* Begin *
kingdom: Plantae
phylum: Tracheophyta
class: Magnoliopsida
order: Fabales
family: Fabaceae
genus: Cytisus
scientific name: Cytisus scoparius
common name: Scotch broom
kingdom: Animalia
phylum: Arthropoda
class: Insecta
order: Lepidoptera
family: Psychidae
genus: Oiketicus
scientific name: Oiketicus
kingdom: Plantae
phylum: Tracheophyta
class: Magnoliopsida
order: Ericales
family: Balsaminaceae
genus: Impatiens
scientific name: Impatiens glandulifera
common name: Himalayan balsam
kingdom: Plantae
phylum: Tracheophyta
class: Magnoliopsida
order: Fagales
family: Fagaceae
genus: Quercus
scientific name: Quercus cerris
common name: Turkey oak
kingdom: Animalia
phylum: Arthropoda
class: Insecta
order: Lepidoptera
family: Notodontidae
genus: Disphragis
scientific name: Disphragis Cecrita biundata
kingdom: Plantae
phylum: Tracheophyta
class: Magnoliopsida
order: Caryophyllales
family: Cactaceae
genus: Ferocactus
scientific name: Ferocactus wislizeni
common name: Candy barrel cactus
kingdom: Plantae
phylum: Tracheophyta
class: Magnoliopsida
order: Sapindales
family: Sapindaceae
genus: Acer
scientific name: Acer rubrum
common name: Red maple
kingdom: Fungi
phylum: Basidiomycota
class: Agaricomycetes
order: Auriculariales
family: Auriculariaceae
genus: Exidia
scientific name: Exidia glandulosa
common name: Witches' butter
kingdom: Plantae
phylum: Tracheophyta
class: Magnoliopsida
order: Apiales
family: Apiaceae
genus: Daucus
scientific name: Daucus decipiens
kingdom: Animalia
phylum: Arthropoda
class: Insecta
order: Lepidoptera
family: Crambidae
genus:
* End *
WHAT YOU HAVE TO DO
Copy out all the records above, changing every "common name" to "vernacular name" and leaving everything else as it stands.

OUTPUT FOR THIS TASK
kingdom: Plantae
phylum: Tracheophyta
class: Magnoliopsida
order: Fabales
family: Fabaceae
genus: Cytisus
scientific name: Cytisus scoparius
vernacular name: Scotch broom
kingdom: Animalia
phylum: Arthropoda
class: Insecta
order: Lepidoptera
family: Psychidae
genus: Oiketicus
scientific name: Oiketicus
kingdom: Plantae
phylum: Tracheophyta
class: Magnoliopsida
order: Ericales
family: Balsaminaceae
genus: Impatiens
scientific name: Impatiens glandulifera
vernacular name: Himalayan balsam
kingdom: Plantae
phylum: Tracheophyta
class: Magnoliopsida
order: Fagales
family: Fagaceae
genus: Quercus
scientific name: Quercus cerris
vernacular name: Turkey oak
kingdom: Animalia
phylum: Arthropoda
class: Insecta
order: Lepidoptera
family: Notodontidae
genus: Disphragis
scientific name: Disphragis Cecrita biundata
kingdom: Plantae
phylum: Tracheophyta
class: Magnoliopsida
order: Caryophyllales
family: Cactaceae
genus: Ferocactus
scientific name: Ferocactus wislizeni
vernacular name: Candy barrel cactus
kingdom: Plantae
phylum: Tracheophyta
class: Magnoliopsida
order: Sapindales
family: Sapindaceae
genus: Acer
scientific name: Acer rubrum
vernacular name: Red maple
kingdom: Fungi
phylum: Basidiomycota
class: Agaricomycetes
order: Auriculariales
family: Auriculariaceae
genus: Exidia
scientific name: Exidia glandulosa
vernacular name: Witches' butter
kingdom: Plantae
phylum: Tracheophyta
class: Magnoliopsida
order: Apiales
family: Apiaceae
genus: Daucus
scientific name: Daucus decipiens
kingdom: Animalia
phylum: Arthropoda
class: Insecta
order: Lepidoptera
family: Crambidae
genus:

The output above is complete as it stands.